6 Mayıs 2012 Pazar

Dilekler üstüne



06.05.2012 Pazar

Aslında bugün Hıdırellezle ilgili birşeyler yazmak istiyordum ama aklıma gelen düşünceler birbirinin üstüne binip yine arapsaçına dönünce, eski yazılarımdan birini paylaşayım dedim. Hıdırellez dilek tutmak, istekleri ve beklentileri sıralamakla ilgili olduğuna göre ben de beklentilerle ilgili eski bir yazımı buldum.... Pek çok insanın içinden geçen ama yüksek sesle dışa vuramadığı duygularını dile getirdiğini düşündüğüm bir yazı..... 

İyi Pazarlar hepinize:)  


ALL IN ONE                                                                                                                                                  19.02.09
Günümüzde kahvenin bile üçü bir arada olanı çıktı da sevgilinin neden hepsi bir arada olanı yok hala?
Maceracı, eğlendirici, ağırbaşlı, sevecen, şefkatli, ateşli, kanka, abi, baba, sevgili…. Hepsini bir arada barındıran bir kişiliğe henüz rastlamadım.

Kayıtlı Veriler

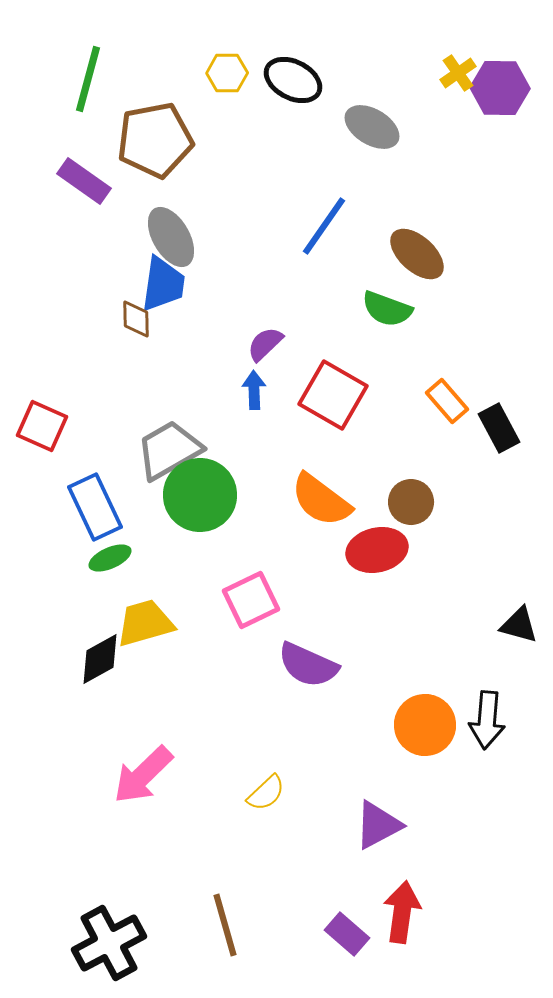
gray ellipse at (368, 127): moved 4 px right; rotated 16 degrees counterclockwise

Görev 1
Dilekler üzerine metne göre Hıdırellez neyle ilgilidir?
Görev 2
Dilekler üzerine metinden "Aslında bugün Hıdırellezle" sözlerinden başlayıp "İyi Pazarlar hepinize:)" sözleri de dahil olmak üzere aradaki kısmı hiç değiştirmeden çıkarın.
Yanıtlarınızda yalnızca metindeki bilgileri kullanın.

Yazılı Yanıt 1
Hıdırellez dilek tutmak, istekleri ve beklentileri sıralamakla ilgilidir.

Yazılı Yanıt 2
Aslında bugün Hıdırellezle ilgili birşeyler yazmak istiyordum ama aklıma gelen düşünceler birbirinin üstüne binip yine arapsaçına dönünce, eski yazılarımdan birini paylaşayım dedim. Hıdırellez dilek tutmak, istekleri ve beklentileri sıralamakla ilgili olduğuna göre ben de beklentilerle ilgili eski bir yazımı buldum.... Pek çok insanın içinden geçen ama yüksek sesle dışa vuramadığı duygularını dile getirdiğini düşündüğüm bir yazı..... 

İyi Pazarlar hepinize:)